Ayubcha Cyrus, Sajed Sulaiman, Omara Chady, Veldman Anna B, Singh Shashi B, Lokesha Yashas Ullas, Liu Alex, Aziz-Sultan Mohammad Ali, Smith Timothy R, Beam Andrew
Harvard Medical School, Boston, MA 02115, USA.
Department of Epidemiology, Harvard T.H. Chan School of Public Health, Boston, MA 02115, USA.
J Imaging. 2024 Dec 12;10(12):319. doi: 10.3390/jimaging10120319.
Deep learning has shown significant value in automating radiological diagnostics but can be limited by a lack of generalizability to external datasets. Leveraging the geometric principles of non-Euclidean space, certain geometric deep learning approaches may offer an alternative means of improving model generalizability. This study investigates the potential advantages of hyperbolic convolutional neural networks (HCNNs) over traditional convolutional neural networks (CNNs) in neuroimaging tasks. We conducted a comparative analysis of HCNNs and CNNs across various medical imaging modalities and diseases, with a focus on a compiled multi-modality neuroimaging dataset. The models were assessed for their performance parity, robustness to adversarial attacks, semantic organization of embedding spaces, and generalizability. Zero-shot evaluations were also performed with ischemic stroke non-contrast CT images. HCNNs matched CNNs' performance in less complex settings and demonstrated superior semantic organization and robustness to adversarial attacks. While HCNNs equaled CNNs in out-of-sample datasets identifying Alzheimer's disease, in zero-shot evaluations, HCNNs outperformed CNNs and radiologists. HCNNs deliver enhanced robustness and organization in neuroimaging data. This likely underlies why, while HCNNs perform similarly to CNNs with respect to in-sample tasks, they confer improved generalizability. Nevertheless, HCNNs encounter efficiency and performance challenges with larger, complex datasets. These limitations underline the need for further optimization of HCNN architectures. HCNNs present promising improvements in generalizability and resilience for medical imaging applications, particularly in neuroimaging. Despite facing challenges with larger datasets, HCNNs enhance performance under adversarial conditions and offer better semantic organization, suggesting valuable potential in generalizable deep learning models in medical imaging and neuroimaging diagnostics.

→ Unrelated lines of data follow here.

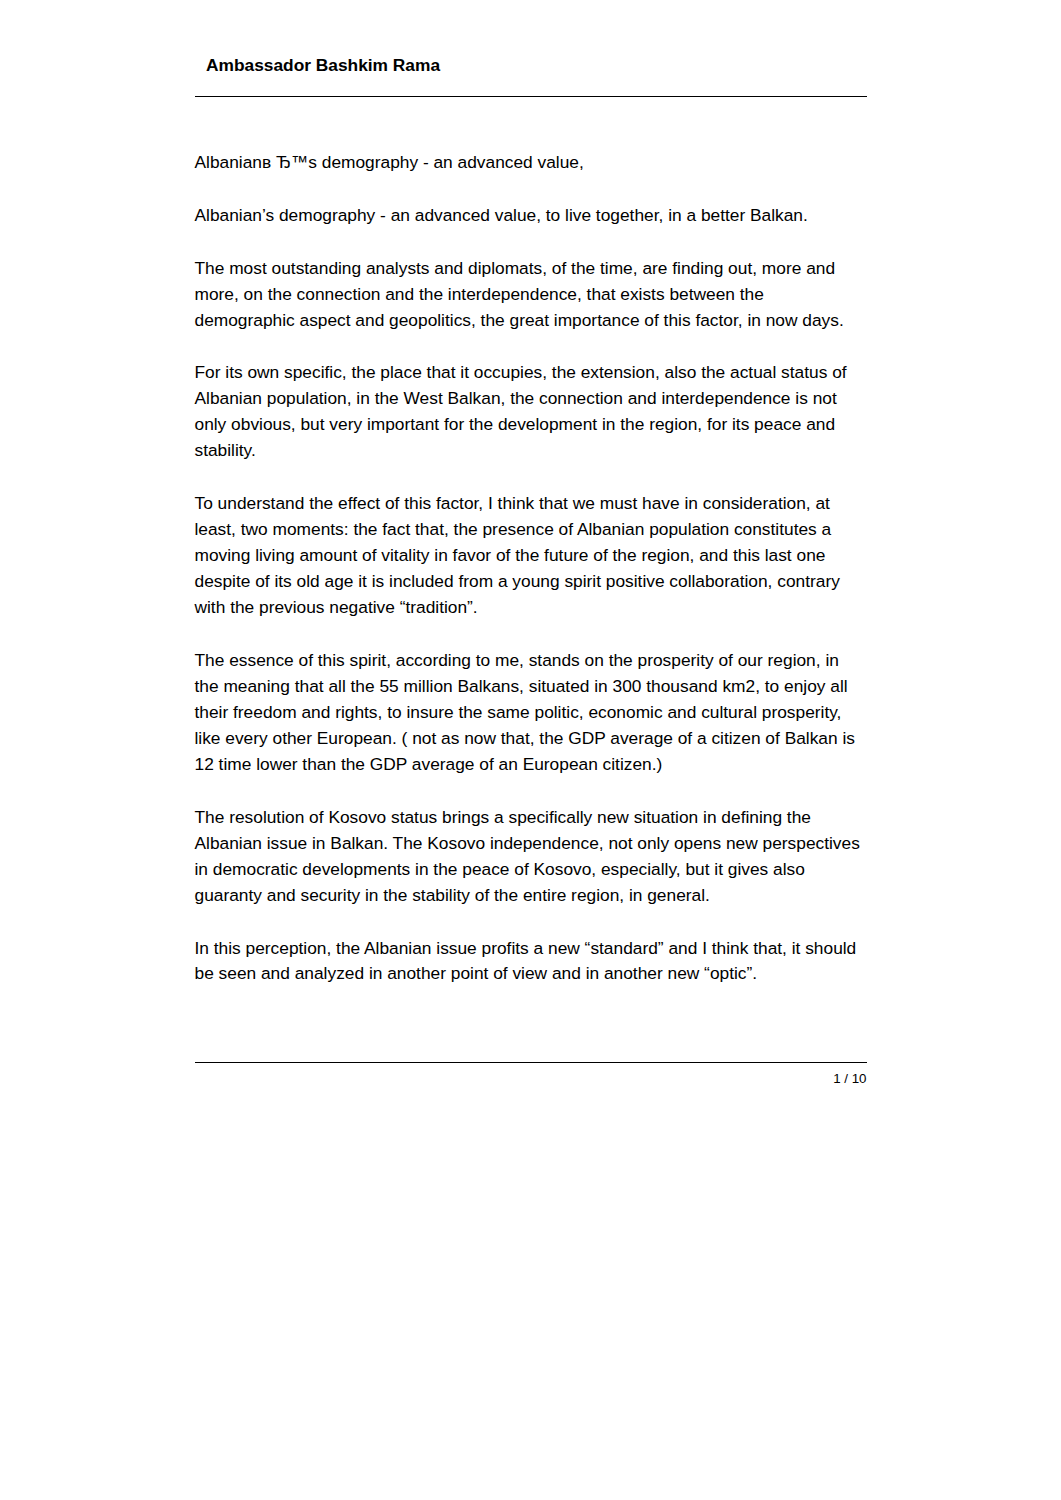Ambassador Bashkim Rama
Albanianв Ђ™s demography - an advanced value,
Albanian’s demography - an advanced value, to live together, in a better Balkan.
The most outstanding analysts and diplomats, of the time, are finding out, more and more, on the connection and the interdependence, that exists between the demographic aspect and geopolitics, the great importance of this factor, in now days.
For its own specific, the place that it occupies, the extension, also the actual status of Albanian population, in the West Balkan, the connection and interdependence is not only obvious, but very important for the development in the region, for its peace and stability.
To understand the effect of this factor, I think that we must have in consideration, at least, two moments: the fact that, the presence of Albanian population constitutes a moving living amount of vitality in favor of the future of the region, and this last one despite of its old age it is included from a young spirit positive collaboration, contrary with the previous negative “tradition”.
The essence of this spirit, according to me, stands on the prosperity of our region, in the meaning that all the 55 million Balkans, situated in 300 thousand km2, to enjoy all their freedom and rights, to insure the same politic, economic and cultural prosperity, like every other European. ( not as now that, the GDP average of a citizen of Balkan is 12 time lower than the GDP average of an European citizen.)
The resolution of Kosovo status brings a specifically new situation in defining the Albanian issue in Balkan. The Kosovo independence, not only opens new perspectives in democratic developments in the peace of Kosovo, especially, but it gives also guaranty and security in the stability of the entire region, in general.
In this perception, the Albanian issue profits a new “standard” and I think that, it should be seen and analyzed in another point of view and in another new “optic”.
1 / 10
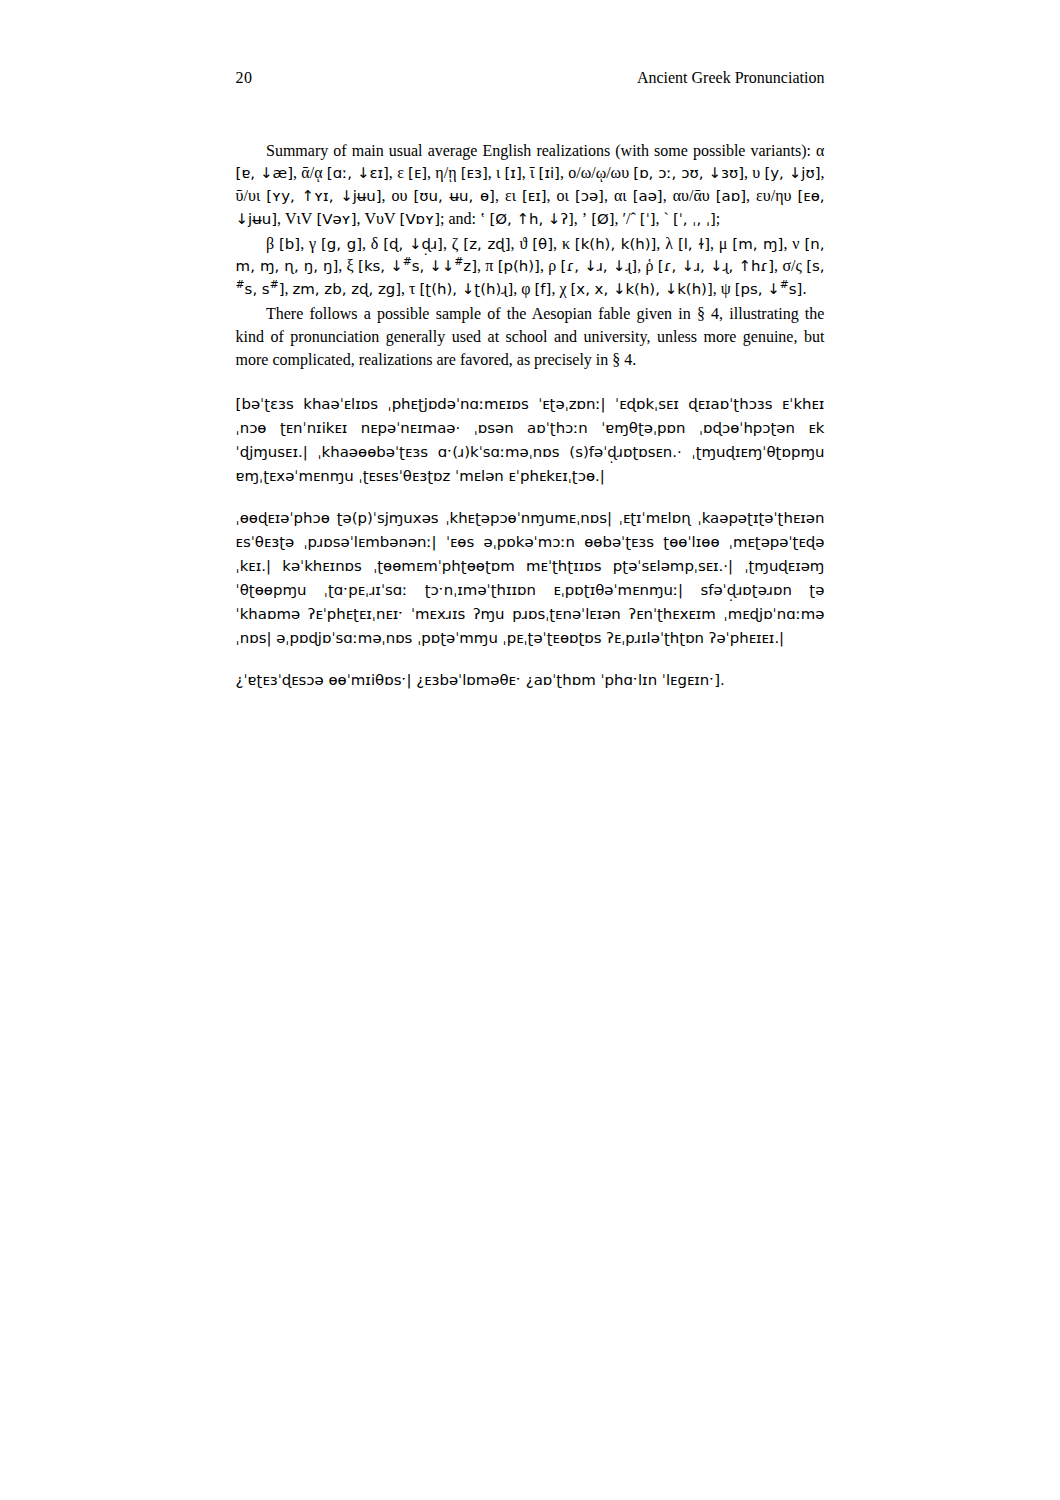20 Ancient Greek Pronunciation
Summary of main usual average English realizations (with some possible variants): α [ɐ, ↓æ], ᾱ/ᾳ [ɑː, ↓ɛɪ], ε [ᴇ], η/ῃ [ᴇɜ], ι [ɪ], ῑ [ɪi], ο/ω/ῳ/ωυ [ɒ, ɔː, ɔʊ, ↓ɜʊ], υ [y, ↓jʊ], ῡ/υι [ʏy, ↑ʏɪ, ↓jʉu], ου [ʊu, ʉu, ɵ], ει [ᴇɪ], οι [ɔə], αι [aə], αυ/ᾱυ [aɒ], ευ/ηυ [ᴇɵ, ↓jʉu], VιV [Vəʏ], VυV [Vɒʏ]; and: ʽ [Ø, ↑h, ↓ʔ], ʼ [Ø], ʹ/ˆ [ˈ], ˋ [ˈ, ˌ, ˌ];
β [b], γ [g, g], δ [ɖ, ↓ɖ̣ɹ], ζ [z, zɖ], ϑ [θ], κ [k(h), k(h)], λ [l, ɫ], μ [m, ɱ], ν [n, m, ɱ, ɳ, ŋ, ŋ], ξ [ks, ↓#s, ↓↓#z], π [p(h)], ρ [ɾ, ↓ɹ, ↓ɻ], ῥ [ɾ, ↓ɹ, ↓ɻ, ↑hɾ], σ/ς [s, #s, s#], zm, zb, zɖ, zg], τ [ʈ(h), ↓ʈ(h)ɻ], φ [f], χ [x, x, ↓k(h), ↓k(h)], ψ [ps, ↓#s].
There follows a possible sample of the Aesopian fable given in § 4, illustrating the kind of pronunciation generally used at school and university, unless more genuine, but more complicated, realizations are favored, as precisely in § 4.
[bəˈʈɛɜs khaəˈᴇlɪɒs ˌphᴇʈjɒdəˈnɑːmᴇɪɒs ˈᴇʈəˌzɒnː| ˈᴇɖɒkˌsᴇɪ ɖᴇɪaɒˈʈhɔɜs ᴇˈkhᴇɪˌnɔɵ ʈᴇnˈnɪikᴇɪ nᴇpəˈnᴇɪmaə· ˌɒsən aɒˈʈhɔːn ˈɐɱθʈəˌpɒn ˌɒɖɔɵˈhpɔʈən ᴇkˈɖjɱusᴇɪ.| ˌkhaəɵɵbəˈʈᴇɜs ɑˑ(ɹ)kˈsɑːməˌnɒs (s)fəˈɖ̣ɹɒʈɒsᴇn.· ˌʈɱuɖɪᴇɱˈθʈɒpɱu ɐɱˌʈᴇxəˈmᴇnɱu ˌʈᴇsᴇsˈθᴇɜʈɒz ˈmᴇlən ᴇˈphᴇkᴇɪˌʈɔɵ.|
ˌɵɵɖᴇɪəˈphɔɵ ʈə(p)ˈsjɱuxəs ˌkhᴇʈəpɔɵˈnɱumᴇˌnɒs| ˌᴇʈɪˈmᴇlɒɳ ˌkaəpəʈɪʈəˈʈhᴇɪən ᴇsˈθᴇɜʈə ˌpɹɒsəˈlᴇmbənənː| ˈᴇɵs əˌpɒkəˈmɔːn ɵɵbəˈʈᴇɜs ʈɵɵˈlɪɵɵ ˌmᴇʈəpəˈʈᴇɖəˌkᴇɪ.| kəˈkhᴇɪnɒs ˌʈɵɵmᴇmˈphʈɵɵʈɒm mᴇˈʈhʈɪɪɒs pʈəˈsᴇləmpˌsᴇɪ.·| ˌʈɱuɖᴇɪəɱˈθʈɵɵpɱu ˌʈɑˑpᴇˌɹɪˈsɑː ʈɔˑnˌɪməˈʈhɪɪɒn ᴇˌpɒʈɪθəˈmᴇnɱuː| sfəˈɖ̣ɹɒʈəɹɒn ʈəˈkhaɒmə ʔᴇˈphᴇʈᴇɪˌnᴇɪˑ ˈmᴇxɹɪs ʔɱu pɹɒsˌʈᴇnəˈlᴇɪən ʔᴇnˈʈhᴇxᴇɪm ˌmᴇɖjɒˈnɑːməˌnɒs| əˌpɒɖjɒˈsɑːməˌnɒs ˌpɒʈəˈmɱu ˌpᴇˌʈəˈʈᴇɵɒʈɒs ʔᴇˌpɹɪləˈʈhʈɒn ʔəˈphᴇɪᴇɪ.|
¿ˈɐʈᴇɜˈɖᴇsɔə ɵɵˈmɪiθɒsˑ| ¿ᴇɜbəˈlɒməθᴇˑ ¿aɒˈʈhɒm ˈphɑˑlɪn ˈlᴇgᴇɪnˑ].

深度学习在实现放射诊断自动化方面已显示出显著价值,但可能因缺乏对外部数据集的通用性而受到限制。利用非欧几里得空间的几何原理,某些几何深度学习方法可能提供一种提高模型通用性的替代方法。本研究调查了双曲卷积神经网络(HCNN)在神经成像任务中相对于传统卷积神经网络(CNN)的潜在优势。我们对HCNN和CNN在各种医学成像模态和疾病上进行了比较分析,重点是一个汇编的多模态神经成像数据集。评估了模型的性能对等性、对对抗性攻击的鲁棒性、嵌入空间的语义组织和通用性。还使用缺血性中风非增强CT图像进行了零样本评估。在不太复杂的环境中,HCNN与CNN的性能相当,并表现出卓越的语义组织和对对抗性攻击的鲁棒性。虽然在识别阿尔茨海默病的样本外数据集中HCNN与CNN相当,但在零样本评估中,HCNN的表现优于CNN和放射科医生。HCNN在神经成像数据中提供了增强的鲁棒性和组织性。这可能是为什么尽管HCNN在样本内任务方面与CNN表现相似,但它们具有更好的通用性的原因。然而,HCNN在处理更大、更复杂的数据集时面临效率和性能挑战。这些限制凸显了进一步优化HCNN架构的必要性。HCNN在医学成像应用,特别是神经成像方面的通用性和弹性方面有显著改进。尽管在处理更大的数据集时面临挑战,但HCNN在对抗条件下提高了性能,并提供了更好的语义组织,表明在医学成像和神经成像诊断的通用深度学习模型中具有宝贵的潜力。